藤沢周平文学愛好会(萬年慶一代表)の公開講座が7月6日、鶴岡市勤労者会館で開かれました。市民たちが戦国時代を駆け抜けた武将・直江兼続の生きざまなどを学びました。
愛好会は、鶴岡市出身の作家・藤沢周平さんの作品の本質を学び、人生の糧にすることを目的に1998年に発足しました。市民を対象にした公開講座は毎年開催しており、今回で9回目になりました。
今回は、来年のNHK大河ドラマが、米沢市ゆかりの戦国武将・直江兼続を主人公にした「天地人」(火坂雅志原作)に決まったことを機に、藤沢さんが兼続を描いた作品『密謀』をテーマに取り上げました。
この日は市民ら約100人が聴講。第1部では、愛好会顧問の松田静子さん(鶴岡市)が「密謀」のテーマやあらすじについて解説し、「『密謀』は優れた歴史小説であるとともに、忍び集団の“与板の草”など藤沢さんの創作が加わった娯楽的な要素を持つ骨太な作品と評価されています」と話しました。

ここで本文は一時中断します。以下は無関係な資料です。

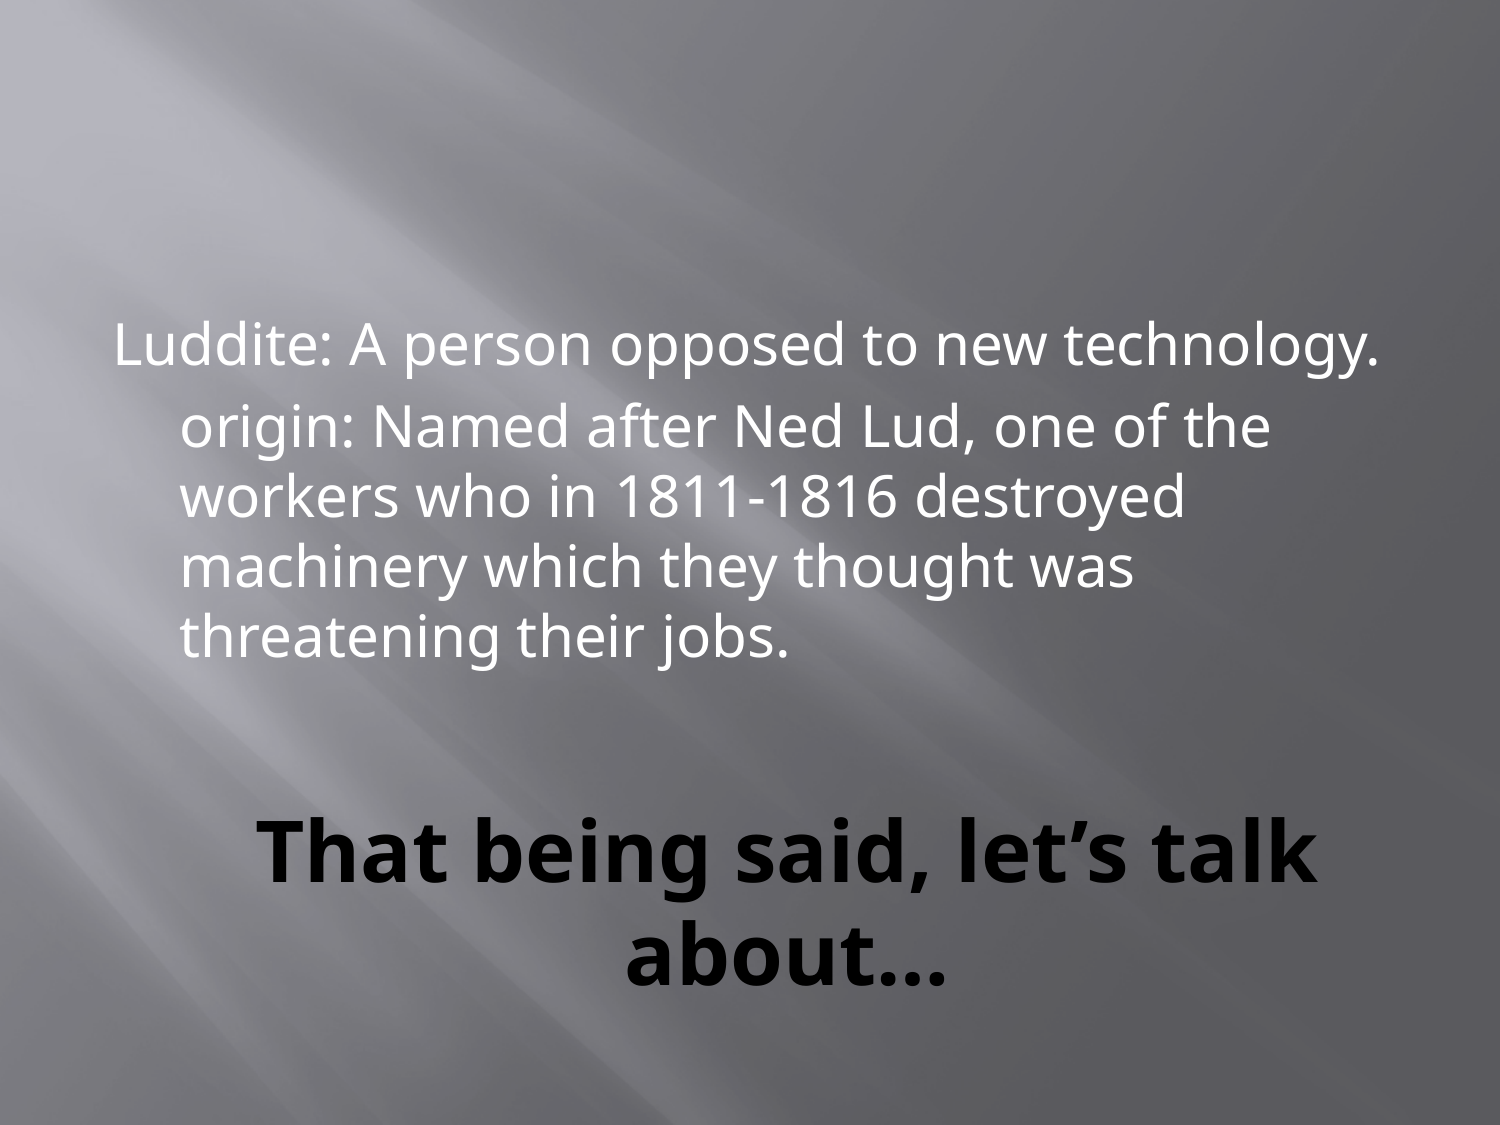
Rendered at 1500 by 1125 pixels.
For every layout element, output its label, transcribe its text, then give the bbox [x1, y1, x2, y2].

list Luddite: A person opposed to new technology. origin: Named after Ned Lud, one of the workers who in 1811-1816 destroyed machinery which they thought was threatening their jobs. [75, 299, 1425, 713]
title That being said, let’s talk about… [125, 774, 1450, 1025]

第2部では元教員で藤沢周平・司馬遼太郎文学研究会代表の佐竹迪さん(山形市)が講師となり、「藤沢周平作品『密謀』~虚々実々、乱世に生きた戦国の武将たち」の演題で講演しました。佐竹さんは「密謀」のストーリーを追いながら、「秀吉は最大の敵・家康をどうしても上洛させようとし、最後は自分の母を家康の下に送り込んだのです」など、多くの戦国武将について触れました。
また、兼続が家康に送った有名な「直江状」について「家康の上洛勧告(問責)に対して返書したものです。そこには家康の傘下に屈することを拒否した上杉家の気骨がうかがえます」と解説しました。
聴講した市民たちはメモを取りながら、歴史に秘められたロマンについて学んでいました。